PROMPT:
Would you copy each line of the records that includes the word "Daniel"?

Before-and-after change data:
# # #

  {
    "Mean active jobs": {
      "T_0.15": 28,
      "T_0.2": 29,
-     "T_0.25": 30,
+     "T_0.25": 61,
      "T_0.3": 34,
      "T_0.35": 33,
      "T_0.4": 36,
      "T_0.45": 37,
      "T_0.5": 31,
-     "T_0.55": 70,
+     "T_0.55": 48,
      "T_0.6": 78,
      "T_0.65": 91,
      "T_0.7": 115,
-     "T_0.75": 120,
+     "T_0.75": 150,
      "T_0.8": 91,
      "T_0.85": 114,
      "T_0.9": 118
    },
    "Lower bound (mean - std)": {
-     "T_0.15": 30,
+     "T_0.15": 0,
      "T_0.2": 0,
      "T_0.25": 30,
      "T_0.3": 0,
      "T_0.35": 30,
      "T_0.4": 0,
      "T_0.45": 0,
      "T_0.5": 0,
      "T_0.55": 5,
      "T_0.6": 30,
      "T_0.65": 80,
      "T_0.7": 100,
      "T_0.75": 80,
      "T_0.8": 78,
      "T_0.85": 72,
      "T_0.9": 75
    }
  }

# # #

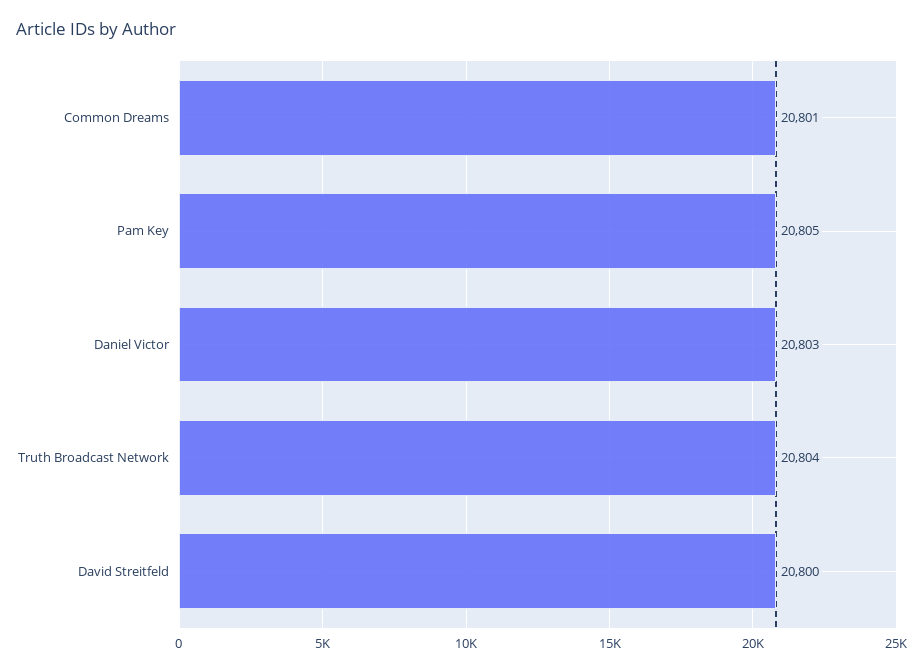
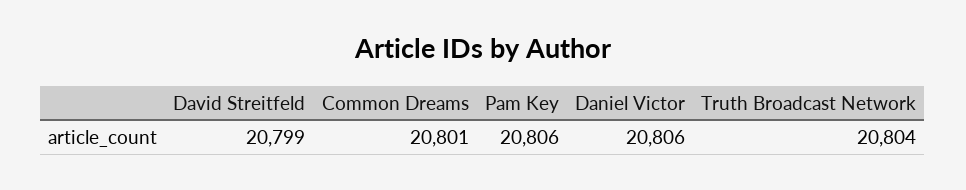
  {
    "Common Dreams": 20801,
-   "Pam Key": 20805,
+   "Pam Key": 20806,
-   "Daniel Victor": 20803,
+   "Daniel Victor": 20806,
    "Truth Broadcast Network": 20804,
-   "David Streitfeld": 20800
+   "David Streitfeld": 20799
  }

# # #

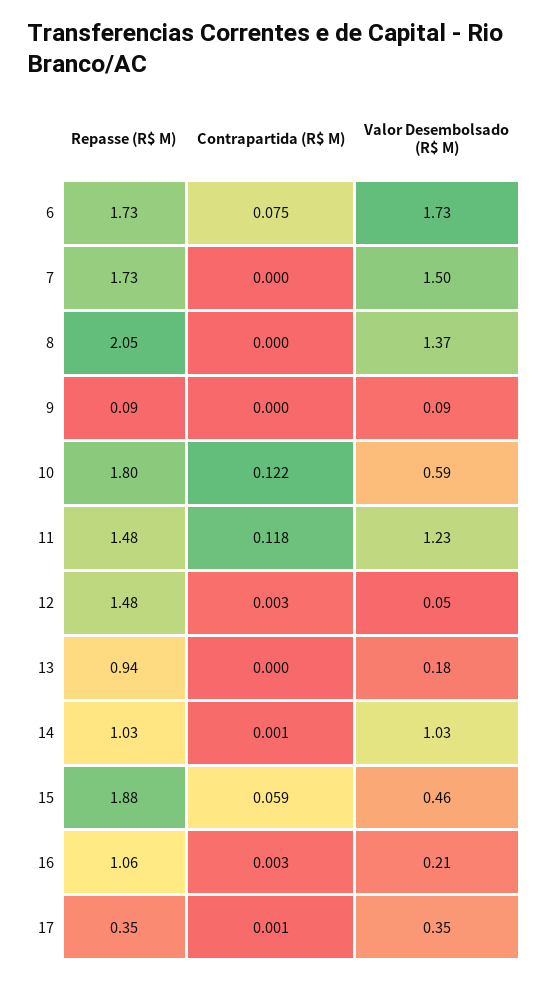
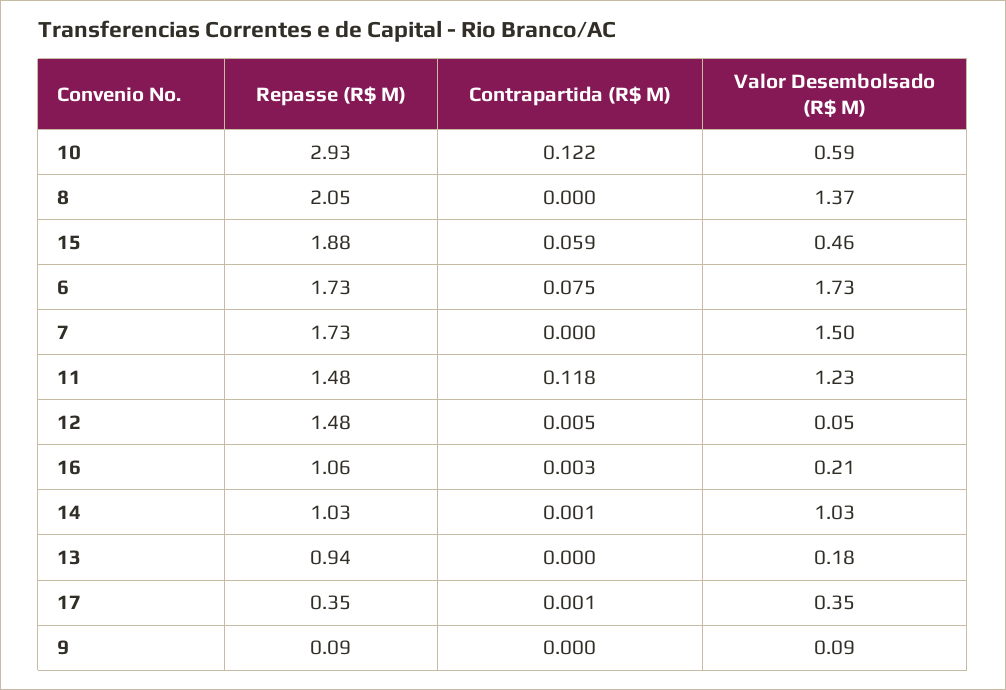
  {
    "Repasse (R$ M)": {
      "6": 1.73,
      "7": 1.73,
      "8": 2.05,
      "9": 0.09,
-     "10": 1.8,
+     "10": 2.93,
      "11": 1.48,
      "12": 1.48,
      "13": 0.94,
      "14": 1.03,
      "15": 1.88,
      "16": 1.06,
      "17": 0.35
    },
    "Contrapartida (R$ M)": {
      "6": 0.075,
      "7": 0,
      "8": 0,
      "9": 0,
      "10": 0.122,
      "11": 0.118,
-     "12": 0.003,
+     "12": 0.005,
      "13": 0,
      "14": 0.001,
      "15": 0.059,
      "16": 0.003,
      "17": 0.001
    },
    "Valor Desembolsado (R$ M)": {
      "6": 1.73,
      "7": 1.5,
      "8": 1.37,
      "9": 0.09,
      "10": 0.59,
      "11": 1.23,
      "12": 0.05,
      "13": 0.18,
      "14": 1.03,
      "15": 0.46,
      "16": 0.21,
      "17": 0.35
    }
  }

# # #

SOLUTION FOR THIS PROBLEM:
-   "Daniel Victor": 20803,
+   "Daniel Victor": 20806,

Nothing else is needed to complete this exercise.